Why is Happiness So Suspicious?
Okay, can I ask something that's been confusing the fuck out of me lately? 😂 Why does it seem like the second someone looks visibly happy, everyone immediately starts trying to figure out what's “really” going on, lol?
I've noticed this so much lately, not just with us but everywhere. A couple looks genuinely in love and people go like, “They're definitely overcompensating.” A husband can't stop talking about how beautiful or hot his wife is and suddenly it's, “Give it a few years.” A wife openly says she's wildly attracted to her husband and somehow she's “doing it for attention.” Even when someone simply enjoys dressing up, smiling too much, flirting with their spouse, or looking a little too happy in pictures, people find a way to turn it into something suspicious.
I'm not going to sit here and pretend I'm above it either.😅 Sometimes I see a ridiculously happy couple on Insta and my first thought would be, “Okay, but is this actually real or scripted?” Lol, I think social media has done that to all of us. But then I catch myself and think, “You know what? I really fucking hope it is real, INSHALLAH!” Because if two people have genuinely built a marriage they're excited to wake up to every morning MASHALLAH, good for them. Seriously. Why would I want that to be fake?
We've had people tell us our marriage can't possibly be this happy. That we're faking it. That we're trying too hard. That nobody stays this attracted or even puts in so much effort in keeping ourselves attractive to each other after years together. That we're putting on a show for social media. We just laugh now because what exactly are we supposed to do? Start pretending we annoy each other just to make everyone else more comfortable? 😂 Don't get me wrong. We do argue and get grumpy. We misunderstand each other. It's not like we're living inside a romantic movie 24/7 😂. But we're also really fucking happy, ALHAMDULILLAH. Those two things can exist at the same time.
Maybe we've become so used to seeing marriages where people quietly tolerate each other that when two people are still flirting, still laughing, still touching, still making time for romance, still genuinely excited to come home to one another, it almost looks suspicious. Instead of asking, “What are they doing right?” we jump straight to, “They're definitely hiding something.” And honestly, that's kind of sad, because if happiness immediately makes us suspicious, what does that say about what we've accepted as normal?
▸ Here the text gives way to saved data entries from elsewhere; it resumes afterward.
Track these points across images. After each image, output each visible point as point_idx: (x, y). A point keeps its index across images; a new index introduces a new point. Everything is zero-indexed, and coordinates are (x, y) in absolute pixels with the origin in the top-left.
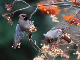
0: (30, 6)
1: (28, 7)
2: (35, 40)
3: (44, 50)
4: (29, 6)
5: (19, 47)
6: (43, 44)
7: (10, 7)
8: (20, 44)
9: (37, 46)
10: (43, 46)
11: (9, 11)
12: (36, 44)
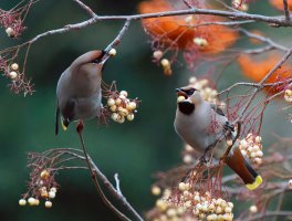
0: (95, 16)
1: (90, 21)
2: (116, 176)
3: (165, 212)
4: (91, 17)
5: (48, 204)
6: (162, 190)
7: (17, 18)
8: (53, 193)
9: (124, 199)
10: (160, 196)
11: (12, 36)
12: (119, 193)
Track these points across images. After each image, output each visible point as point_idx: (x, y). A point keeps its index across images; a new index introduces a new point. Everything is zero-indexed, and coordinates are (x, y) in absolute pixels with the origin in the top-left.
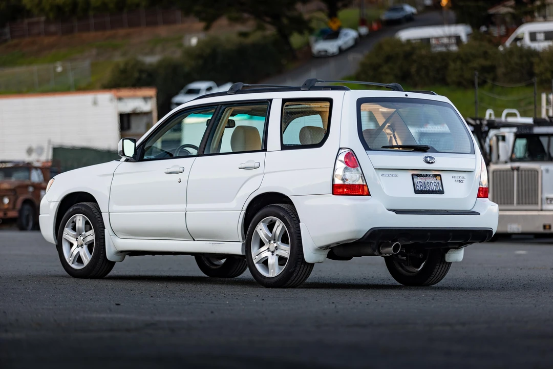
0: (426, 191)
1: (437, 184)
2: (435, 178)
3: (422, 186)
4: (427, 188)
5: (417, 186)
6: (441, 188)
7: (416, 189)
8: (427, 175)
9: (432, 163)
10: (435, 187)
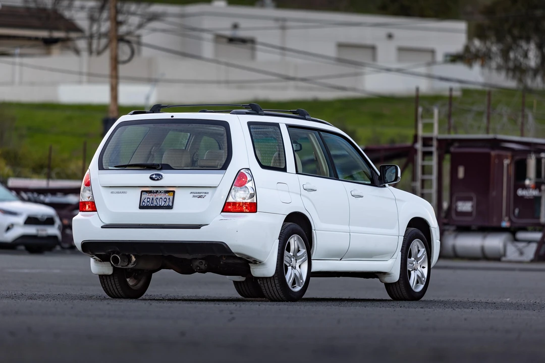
0: (153, 206)
1: (168, 200)
2: (167, 194)
3: (149, 202)
4: (155, 203)
5: (143, 202)
6: (171, 204)
7: (141, 205)
8: (157, 191)
9: (158, 180)
10: (163, 203)
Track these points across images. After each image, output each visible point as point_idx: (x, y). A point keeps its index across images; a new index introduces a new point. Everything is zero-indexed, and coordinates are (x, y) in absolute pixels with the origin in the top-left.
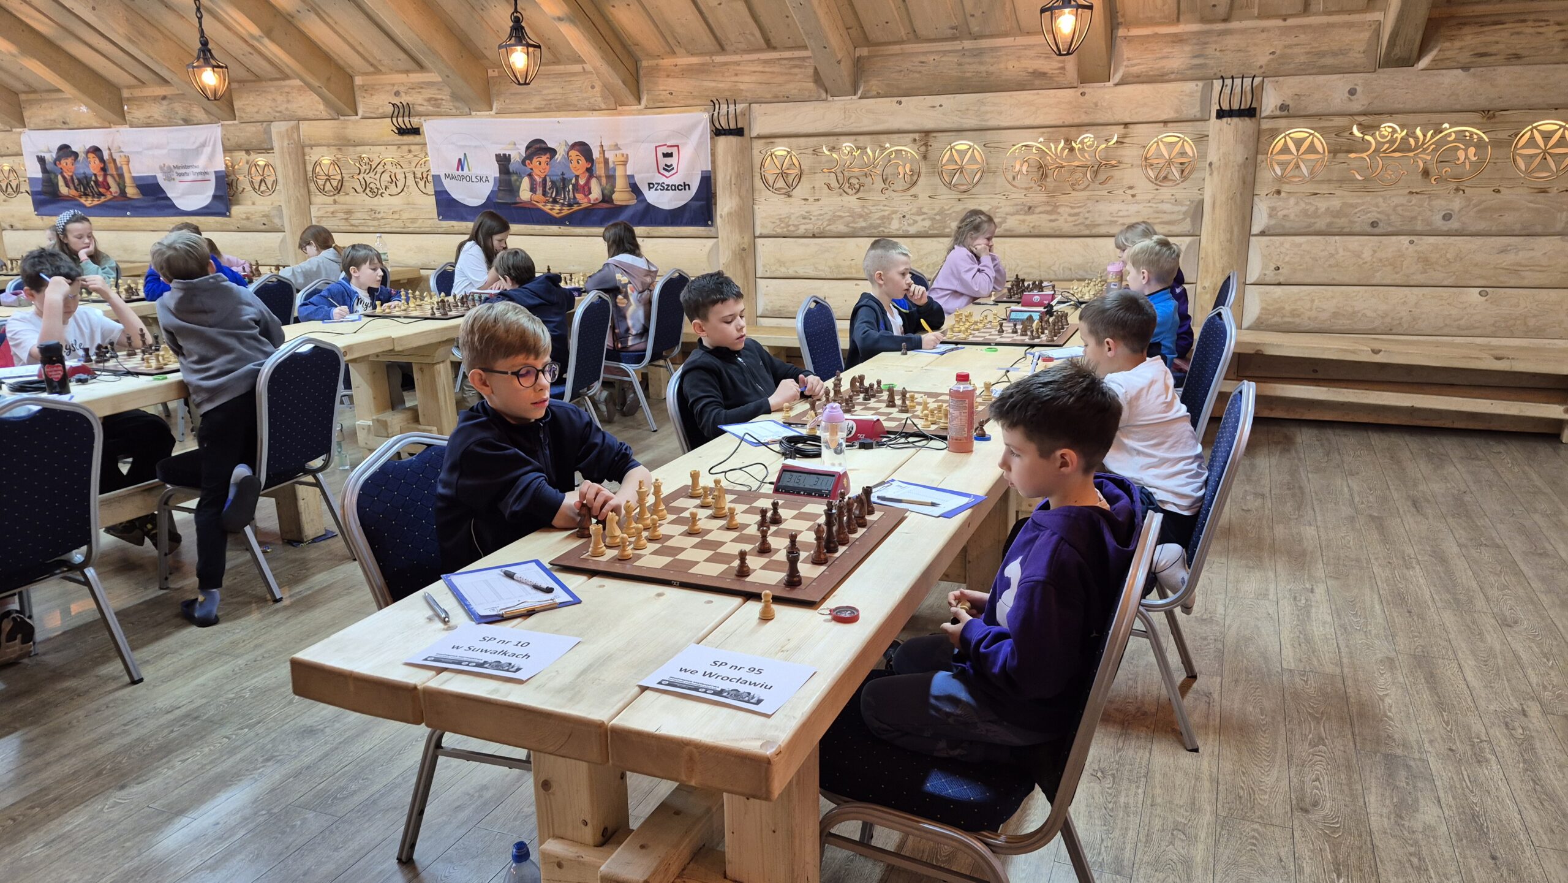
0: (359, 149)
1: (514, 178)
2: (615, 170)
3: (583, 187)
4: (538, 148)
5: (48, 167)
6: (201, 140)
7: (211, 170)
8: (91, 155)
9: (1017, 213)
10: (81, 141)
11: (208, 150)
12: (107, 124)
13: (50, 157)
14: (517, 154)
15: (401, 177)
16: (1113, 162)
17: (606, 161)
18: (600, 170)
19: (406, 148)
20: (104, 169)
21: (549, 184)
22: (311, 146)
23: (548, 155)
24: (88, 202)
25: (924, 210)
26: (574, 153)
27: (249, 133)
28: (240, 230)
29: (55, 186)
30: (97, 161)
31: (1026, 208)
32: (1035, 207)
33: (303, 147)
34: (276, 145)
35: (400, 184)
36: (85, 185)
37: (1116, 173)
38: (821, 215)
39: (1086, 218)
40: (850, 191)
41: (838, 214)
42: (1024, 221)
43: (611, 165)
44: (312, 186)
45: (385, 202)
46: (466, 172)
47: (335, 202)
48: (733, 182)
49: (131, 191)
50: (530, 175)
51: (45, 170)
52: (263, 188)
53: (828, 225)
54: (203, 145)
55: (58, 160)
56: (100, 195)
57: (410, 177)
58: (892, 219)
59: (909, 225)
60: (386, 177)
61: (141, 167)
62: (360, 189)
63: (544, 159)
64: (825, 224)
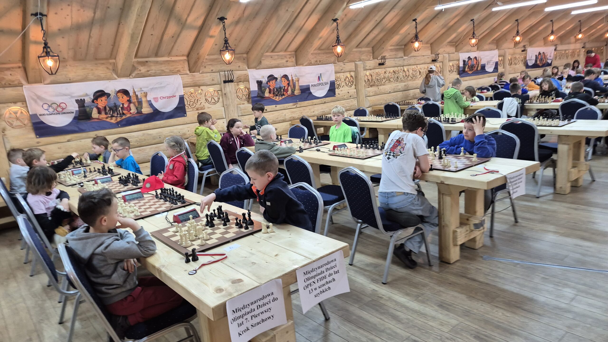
0: (514, 55)
7: (495, 62)
10: (472, 55)
11: (495, 57)
13: (467, 60)
14: (537, 54)
20: (476, 63)
24: (470, 72)
30: (476, 61)
36: (472, 67)
45: (517, 66)
47: (510, 67)
52: (500, 65)
55: (468, 61)
57: (520, 61)
60: (517, 61)
62: (514, 64)
63: (540, 55)
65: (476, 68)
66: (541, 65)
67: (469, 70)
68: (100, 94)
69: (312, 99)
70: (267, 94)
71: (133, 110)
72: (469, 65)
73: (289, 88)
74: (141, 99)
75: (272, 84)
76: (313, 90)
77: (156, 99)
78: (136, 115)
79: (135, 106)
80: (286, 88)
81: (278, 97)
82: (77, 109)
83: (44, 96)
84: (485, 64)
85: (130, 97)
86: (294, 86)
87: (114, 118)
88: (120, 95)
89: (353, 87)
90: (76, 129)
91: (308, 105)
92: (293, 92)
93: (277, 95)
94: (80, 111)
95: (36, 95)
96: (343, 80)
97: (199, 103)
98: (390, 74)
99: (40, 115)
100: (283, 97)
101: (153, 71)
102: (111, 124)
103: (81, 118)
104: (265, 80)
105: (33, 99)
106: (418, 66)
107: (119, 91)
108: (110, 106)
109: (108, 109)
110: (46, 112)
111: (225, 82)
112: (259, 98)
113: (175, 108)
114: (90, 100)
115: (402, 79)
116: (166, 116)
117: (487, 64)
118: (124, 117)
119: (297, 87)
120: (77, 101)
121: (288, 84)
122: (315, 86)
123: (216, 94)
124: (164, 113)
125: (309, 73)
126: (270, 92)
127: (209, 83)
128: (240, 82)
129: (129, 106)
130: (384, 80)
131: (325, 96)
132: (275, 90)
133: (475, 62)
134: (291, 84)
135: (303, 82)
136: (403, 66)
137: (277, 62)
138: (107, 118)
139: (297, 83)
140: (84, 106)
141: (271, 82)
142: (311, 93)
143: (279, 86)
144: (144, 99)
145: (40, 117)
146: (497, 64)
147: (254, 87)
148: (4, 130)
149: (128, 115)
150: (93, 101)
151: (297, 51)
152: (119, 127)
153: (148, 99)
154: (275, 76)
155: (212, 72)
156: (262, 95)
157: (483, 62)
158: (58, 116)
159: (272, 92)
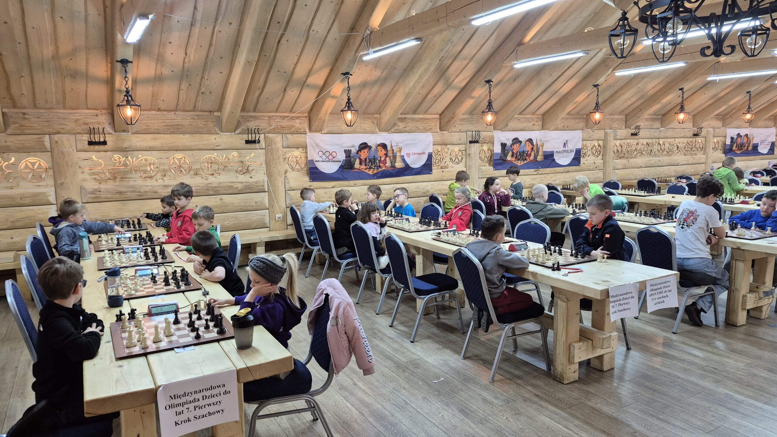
65: (746, 148)
67: (737, 149)
68: (364, 146)
69: (555, 167)
70: (509, 158)
71: (388, 164)
72: (738, 143)
73: (533, 153)
74: (396, 153)
75: (516, 147)
76: (556, 157)
77: (408, 155)
78: (390, 169)
79: (390, 159)
80: (529, 153)
81: (519, 162)
82: (344, 159)
83: (321, 144)
84: (758, 143)
85: (387, 151)
86: (538, 151)
87: (372, 170)
88: (379, 148)
89: (600, 157)
90: (342, 177)
91: (550, 172)
92: (535, 157)
93: (519, 160)
94: (346, 160)
95: (315, 143)
96: (589, 148)
97: (444, 161)
98: (643, 146)
99: (316, 161)
100: (525, 162)
101: (409, 128)
102: (369, 175)
103: (345, 167)
104: (509, 143)
105: (313, 147)
106: (676, 139)
107: (379, 145)
108: (370, 158)
109: (368, 160)
110: (320, 159)
111: (471, 142)
112: (500, 161)
113: (423, 165)
114: (355, 151)
115: (657, 152)
116: (414, 172)
117: (761, 144)
118: (380, 170)
119: (541, 153)
120: (345, 151)
121: (532, 149)
122: (560, 152)
123: (460, 154)
124: (413, 169)
125: (554, 139)
126: (512, 156)
127: (456, 143)
128: (485, 143)
129: (385, 160)
130: (635, 152)
131: (569, 165)
132: (518, 154)
133: (745, 140)
134: (535, 148)
135: (548, 148)
136: (658, 139)
137: (523, 125)
138: (366, 169)
139: (541, 148)
140: (350, 156)
141: (515, 145)
142: (554, 160)
143: (522, 150)
144: (398, 154)
145: (316, 163)
146: (773, 144)
147: (498, 149)
148: (286, 172)
149: (384, 168)
150: (357, 153)
151: (544, 115)
152: (375, 179)
153: (402, 154)
154: (520, 140)
155: (460, 131)
156: (504, 158)
157: (755, 141)
158: (329, 163)
159: (515, 156)
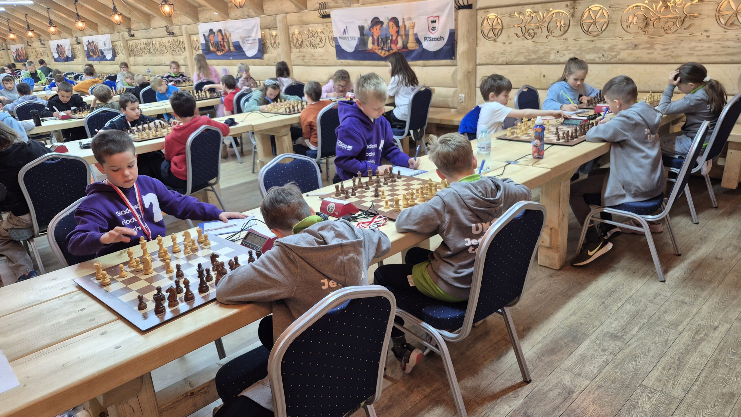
0: (308, 26)
1: (366, 37)
2: (409, 31)
3: (394, 41)
4: (376, 22)
5: (207, 38)
6: (253, 24)
7: (257, 38)
8: (219, 33)
9: (627, 48)
10: (216, 26)
11: (255, 29)
12: (224, 19)
13: (207, 35)
14: (367, 25)
15: (323, 39)
16: (696, 14)
17: (405, 26)
18: (402, 32)
19: (325, 24)
20: (223, 39)
21: (380, 40)
22: (291, 25)
23: (380, 25)
24: (219, 53)
25: (570, 48)
26: (391, 23)
27: (268, 20)
28: (267, 65)
29: (208, 47)
30: (221, 36)
31: (633, 46)
32: (640, 45)
33: (288, 26)
34: (278, 25)
35: (323, 42)
36: (218, 46)
37: (696, 22)
38: (511, 52)
39: (673, 52)
40: (528, 37)
41: (521, 51)
42: (631, 54)
43: (407, 29)
44: (292, 44)
45: (317, 51)
46: (347, 35)
47: (300, 51)
48: (465, 35)
49: (232, 48)
50: (372, 36)
51: (206, 40)
52: (275, 46)
53: (515, 57)
54: (254, 27)
55: (209, 35)
56: (223, 50)
57: (327, 38)
58: (551, 53)
59: (560, 57)
60: (318, 39)
61: (234, 38)
62: (309, 45)
63: (378, 27)
64: (513, 57)
66: (382, 53)
67: (215, 49)
72: (212, 42)
76: (105, 54)
84: (238, 42)
96: (119, 48)
117: (243, 43)
121: (95, 48)
131: (110, 60)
That's probably why we don't really care anymore if people think we're "pretending", "too good to be true", "too much", or just totally "cringe", lol. Maybe we are too much. Maybe we are totally cringe. 😂 We flirt too much. We compliment each other too much. We hug and cuddle too much. We kiss too much. We intentionally make time for each other. And guess what? We absolutely refuse to apologize for wanting our marriage to stay exciting.
If even one couple reads these posts and thinks, “These two are so happy and in love, MASHALLAH. You know what, maybe we don't have to feel guilty for wanting this kind of happiness either,” then every doubt, every awkward comment and every eye roll is worth it. I genuinely don't think happiness is something we Muslims should be suspicious of. I think it's one of Allah's greatest blessings, and I think far more of us deserve to experience it without constantly feeling like we have to explain ourselves.